Noi siamo un IO, un Nucleo Spirituale che viene a fare esperienza in un corpo fisico per elevare il suo grado di consapevolezza spirituale. Ogni aggettivo che mettiamo dopo la frase Io sono, limita l’incommensurabilità di quel Nucleo Spirituale e l’identificazione con quell’aggettivo è la causa di infinite afflizioni.
Come vediamo torna Avidya, l’ignoranza. Non conoscere, ignorare chi siamo e non cercare gli strumenti per scoprirlo ci lascia nell’ignoranza delle nostre potenzialità spirituali e questo è necessariamente fonte di dolore perché tutti noi sappiamo di non essere un impiegato, un giornalista, un carrozziere, un musicista. Noi siamo l’Io sono, la parola che c’è dopo è solo una delle nostre abilità e delle vesti scelte per fare esperienza sulla terra.

Raga e Dvesa

Da Asmita, ove abbiamo dimenticato l’Io Sono, nasce l’involuzione della coscienza e questo produce le attrazioni – brame, desideri, impulsi, stimoli – che accompagnano il piacere: Raga. 
Da Raga, inevitabilmente nasce Dvesa: le repulsioni.
E da entrambe dunque il dolore.
Dato che Raga e Dvesa costituiscono una coppia di opposti, non è possibile trascenderne una senza avere effetti sull’altra.
Le attrazioni e le repulsioni che ci legano ad innumerevoli persone o cose, condizionano la nostra vita rendendoci esseri sempre meno liberi.
Quindi attenzione a tutto ciò che tenta di manipolare i nostri desideri, le nostre paure, i nostri istinti. Dietro a questi intenti ci sono delle forze potentissime che hanno come obiettivo quello di ridurre sempre più nell’uomo la consapevolezza della sua origine divina e quella della sua azione sulla terra come messo dello Spirito.

Abhinivesa

L’ultimo derivato di Avidya è Abhinivesa. Il forte attaccamento alla vita, la paura della morte del corpo fisico. Paura che deriva dallo scintillio del materialismo che induce a credere che la vita sia una sola e che prima e dopo non esista nulla.
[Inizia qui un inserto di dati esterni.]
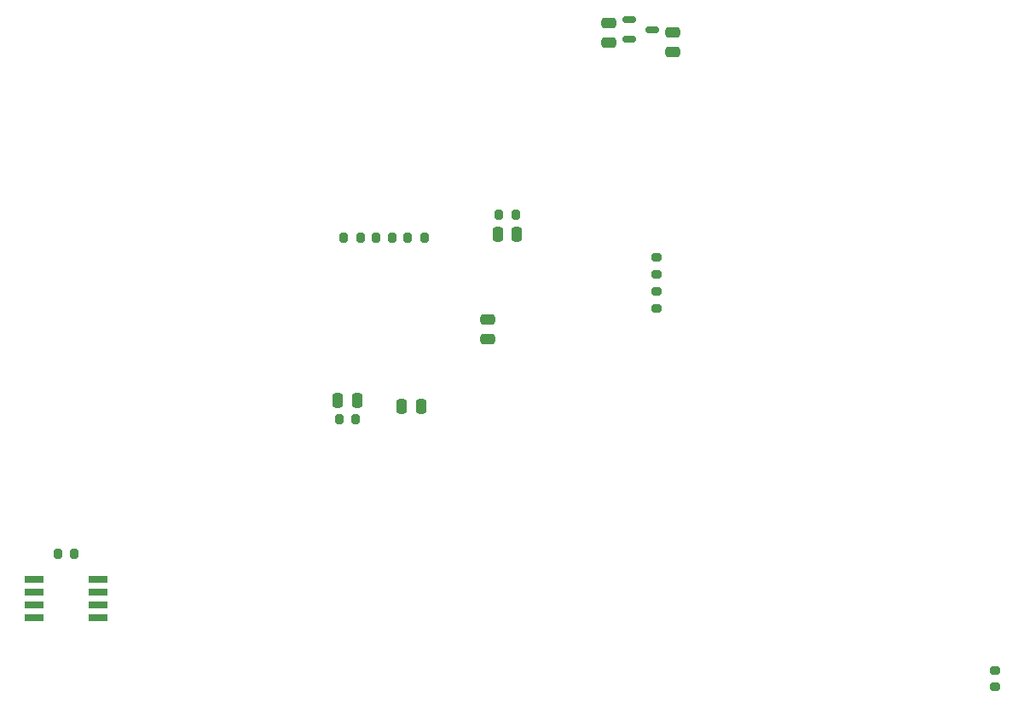
<source format=gbr>
%TF.GenerationSoftware,KiCad,Pcbnew,7.0.9*%
%TF.CreationDate,2024-06-25T19:44:48+09:00*%
%TF.ProjectId,05-PWR,30352d50-5752-42e6-9b69-6361645f7063,rev?*%
%TF.SameCoordinates,Original*%
%TF.FileFunction,Paste,Top*%
%TF.FilePolarity,Positive*%
%FSLAX46Y46*%
G04 Gerber Fmt 4.6, Leading zero omitted, Abs format (unit mm)*
G04 Created by KiCad (PCBNEW 7.0.9) date 2024-06-25 19:44:48*
%MOMM*%
%LPD*%
G01*
G04 APERTURE LIST*
G04 Aperture macros list*
%AMRoundRect*
0 Rectangle with rounded corners*
0 $1 Rounding radius*
0 $2 $3 $4 $5 $6 $7 $8 $9 X,Y pos of 4 corners*
0 Add a 4 corners polygon primitive as box body*
4,1,4,$2,$3,$4,$5,$6,$7,$8,$9,$2,$3,0*
0 Add four circle primitives for the rounded corners*
1,1,$1+$1,$2,$3*
1,1,$1+$1,$4,$5*
1,1,$1+$1,$6,$7*
1,1,$1+$1,$8,$9*
0 Add four rect primitives between the rounded corners*
20,1,$1+$1,$2,$3,$4,$5,0*
20,1,$1+$1,$4,$5,$6,$7,0*
20,1,$1+$1,$6,$7,$8,$9,0*
20,1,$1+$1,$8,$9,$2,$3,0*%
G04 Aperture macros list end*
%ADD10RoundRect,0.250000X-0.475000X0.250000X-0.475000X-0.250000X0.475000X-0.250000X0.475000X0.250000X0*%
%ADD11RoundRect,0.250000X-0.250000X-0.475000X0.250000X-0.475000X0.250000X0.475000X-0.250000X0.475000X0*%
%ADD12RoundRect,0.200000X0.200000X0.275000X-0.200000X0.275000X-0.200000X-0.275000X0.200000X-0.275000X0*%
%ADD13RoundRect,0.200000X-0.275000X0.200000X-0.275000X-0.200000X0.275000X-0.200000X0.275000X0.200000X0*%
%ADD14RoundRect,0.200000X0.275000X-0.200000X0.275000X0.200000X-0.275000X0.200000X-0.275000X-0.200000X0*%
%ADD15RoundRect,0.250000X0.475000X-0.250000X0.475000X0.250000X-0.475000X0.250000X-0.475000X-0.250000X0*%
%ADD16RoundRect,0.200000X-0.200000X-0.275000X0.200000X-0.275000X0.200000X0.275000X-0.200000X0.275000X0*%
%ADD17RoundRect,0.150000X-0.512500X-0.150000X0.512500X-0.150000X0.512500X0.150000X-0.512500X0.150000X0*%
%ADD18RoundRect,0.250000X0.250000X0.475000X-0.250000X0.475000X-0.250000X-0.475000X0.250000X-0.475000X0*%
%ADD19RoundRect,0.045750X-0.904250X-0.259250X0.904250X-0.259250X0.904250X0.259250X-0.904250X0.259250X0*%
G04 APERTURE END LIST*
D10*
%TO.C,C5*%
X239938750Y-27310000D03*
X239938750Y-29210000D03*
%TD*%
D11*
%TO.C,C2*%
X213045000Y-64770000D03*
X214945000Y-64770000D03*
%TD*%
D12*
%TO.C,R8*%
X230695000Y-46355000D03*
X229045000Y-46355000D03*
%TD*%
D13*
%TO.C,R6*%
X244725000Y-53975000D03*
X244725000Y-55625000D03*
%TD*%
D14*
%TO.C,R9*%
X278287500Y-93285000D03*
X278287500Y-91635000D03*
%TD*%
D15*
%TO.C,C3*%
X227965000Y-58665000D03*
X227965000Y-56765000D03*
%TD*%
D16*
%TO.C,R2*%
X216845000Y-48625000D03*
X218495000Y-48625000D03*
%TD*%
%TO.C,R3*%
X220020000Y-48625000D03*
X221670000Y-48625000D03*
%TD*%
D17*
%TO.C,U6*%
X241976250Y-26990000D03*
X241976250Y-28890000D03*
X244251250Y-27940000D03*
%TD*%
D18*
%TO.C,C1*%
X221295000Y-65405000D03*
X219395000Y-65405000D03*
%TD*%
D16*
%TO.C,R1*%
X213670000Y-48625000D03*
X215320000Y-48625000D03*
%TD*%
D12*
%TO.C,R7*%
X186880000Y-80010000D03*
X185230000Y-80010000D03*
%TD*%
D10*
%TO.C,C6*%
X246288750Y-28260000D03*
X246288750Y-30160000D03*
%TD*%
D16*
%TO.C,R4*%
X213170000Y-66675000D03*
X214820000Y-66675000D03*
%TD*%
D18*
%TO.C,C4*%
X230820000Y-48260000D03*
X228920000Y-48260000D03*
%TD*%
D13*
%TO.C,R5*%
X244725000Y-50610000D03*
X244725000Y-52260000D03*
%TD*%
D19*
%TO.C,U5*%
X182880000Y-82550000D03*
X182880000Y-83820000D03*
X182880000Y-85090000D03*
X182880000Y-86360000D03*
X189230000Y-86360000D03*
X189230000Y-85090000D03*
X189230000Y-83820000D03*
X189230000Y-82550000D03*
%TD*%
M02*

</source>
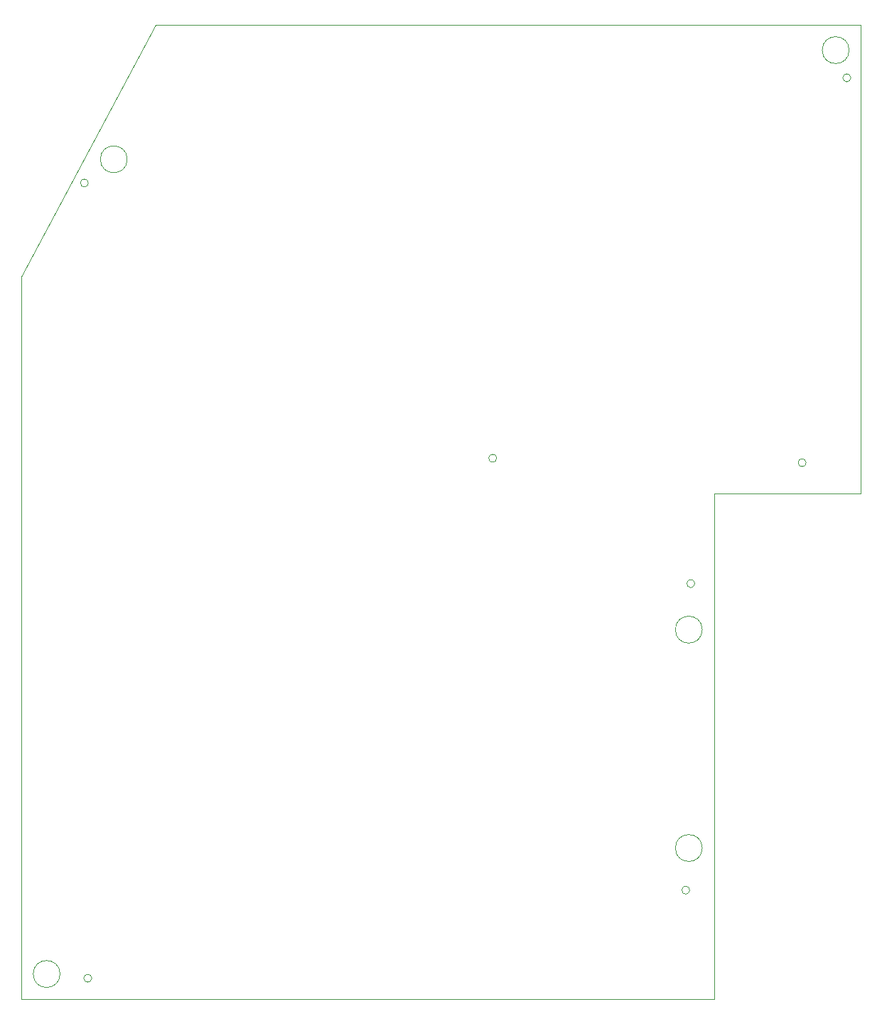
<source format=gm1>
G04 #@! TF.GenerationSoftware,KiCad,Pcbnew,(6.0.1-0)*
G04 #@! TF.CreationDate,2022-02-25T07:04:39+09:00*
G04 #@! TF.ProjectId,qPCR-main,71504352-2d6d-4616-996e-2e6b69636164,rev?*
G04 #@! TF.SameCoordinates,Original*
G04 #@! TF.FileFunction,Profile,NP*
%FSLAX46Y46*%
G04 Gerber Fmt 4.6, Leading zero omitted, Abs format (unit mm)*
G04 Created by KiCad (PCBNEW (6.0.1-0)) date 2022-02-25 07:04:39*
%MOMM*%
%LPD*%
G01*
G04 APERTURE LIST*
G04 #@! TA.AperFunction,Profile*
%ADD10C,0.100000*%
G04 #@! TD*
G04 APERTURE END LIST*
D10*
X84600000Y-147000000D02*
G75*
G03*
X84600000Y-147000000I-1600000J0D01*
G01*
X178600000Y-37000000D02*
G75*
G03*
X178600000Y-37000000I-1600000J0D01*
G01*
X80000000Y-150000000D02*
X162500000Y-150000000D01*
X87975000Y-52825000D02*
G75*
G03*
X87975000Y-52825000I-475000J0D01*
G01*
X88375000Y-147500000D02*
G75*
G03*
X88375000Y-147500000I-475000J0D01*
G01*
X162500000Y-150000000D02*
X162500000Y-89770000D01*
X136611000Y-85590000D02*
G75*
G03*
X136611000Y-85590000I-475000J0D01*
G01*
X162500000Y-89770000D02*
X180000000Y-89770000D01*
X180000000Y-89770000D02*
X180000000Y-34000000D01*
X161100000Y-106000000D02*
G75*
G03*
X161100000Y-106000000I-1600000J0D01*
G01*
X178800000Y-40300000D02*
G75*
G03*
X178800000Y-40300000I-475000J0D01*
G01*
X161100000Y-132000000D02*
G75*
G03*
X161100000Y-132000000I-1600000J0D01*
G01*
X173475000Y-86125000D02*
G75*
G03*
X173475000Y-86125000I-475000J0D01*
G01*
X160215000Y-100510000D02*
G75*
G03*
X160215000Y-100510000I-475000J0D01*
G01*
X159615000Y-137010000D02*
G75*
G03*
X159615000Y-137010000I-475000J0D01*
G01*
X92600000Y-50000000D02*
G75*
G03*
X92600000Y-50000000I-1600000J0D01*
G01*
X80000000Y-64000000D02*
X80000000Y-150000000D01*
X96000000Y-34000000D02*
X80000000Y-64000000D01*
X96000000Y-34000000D02*
X180000000Y-34000000D01*
M02*

</source>
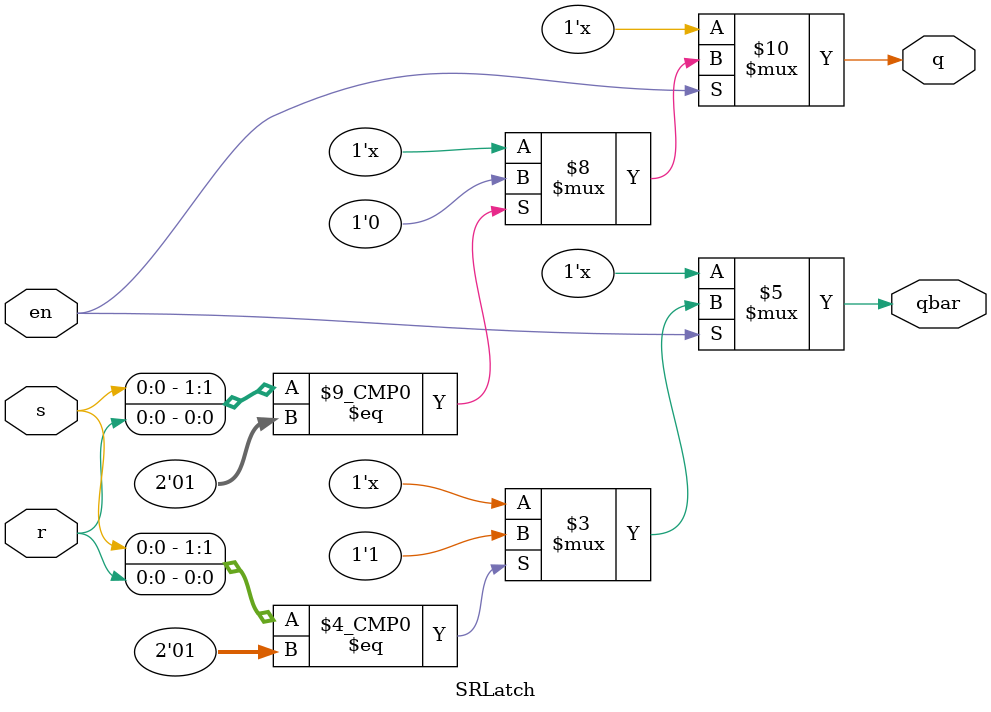
<source format=v>
`timescale 1ns / 1ps
module SRLatch(
    input s,
    input r,
	 input en,
    output reg q,
    output reg qbar
    );
	always @(*)
	begin
		if(en)
		begin
		case ({s,r})
		00:begin
			q<=q;
			qbar<=qbar;
		end
		01:begin
		q<=0;
		qbar<=1;
		end
		10: begin
			q<=1;
			qbar<=0;
			end
		11: begin
		q<=0;
		qbar<=0;
				end
		endcase
		end
		else
		begin
			q<=q;
			qbar<=qbar;
		end
				
			
		
		
	end

endmodule

</source>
Credenza che scatena necessariamente i più grandi egoismi e la più grande competitività, necessari all’accaparramento di beni materiali e con essi di fama e potere.
Abhinivesa è anche la causa dell’aberrazione della scienza medica che ha trasformato gli esseri umani in macchine ove una malattia diventa uguale per tutti quelli che ne sono portatori e quindi la cura diventa la stessa – protocolli di cura – per tutti coloro che hanno la “stessa patologia”, ove esiste l’accanimento terapeutico e la ricerca dell’eterna giovinezza che trasforma i corpi in moderni Frankenstein. Ove è scomparsa la figura del medico generico ed ha lasciato posto allo specialista che non mette più in relazione la malattia di un organo con il resto dell’organismo e con il suo portatore, con la sua personalità, con i suoi vissuti, la sua storia.
Anche questo è Abhinivesa
Da tutto questo emerge che Avidya genera una catena di cause ed effetti che è sempre dietro ogni afflizione ed è la radice di tuti i Klesa e culmina con l’involuzione della coscienza nella materia.

Attenuare i Klesa è possibile solo grazie ad uno strenuo lavoro sulle qualità dell’anima che sono il Pensare, il sentire ed il volere.
Lo abbiamo chiamato Krya yoga. Queste tre facoltà potranno illuminare le azioni svolte da klesa ed il modo in cui permeano l’intero essere, impedendo così la pace mentale ed il ritorno libero allo spirito.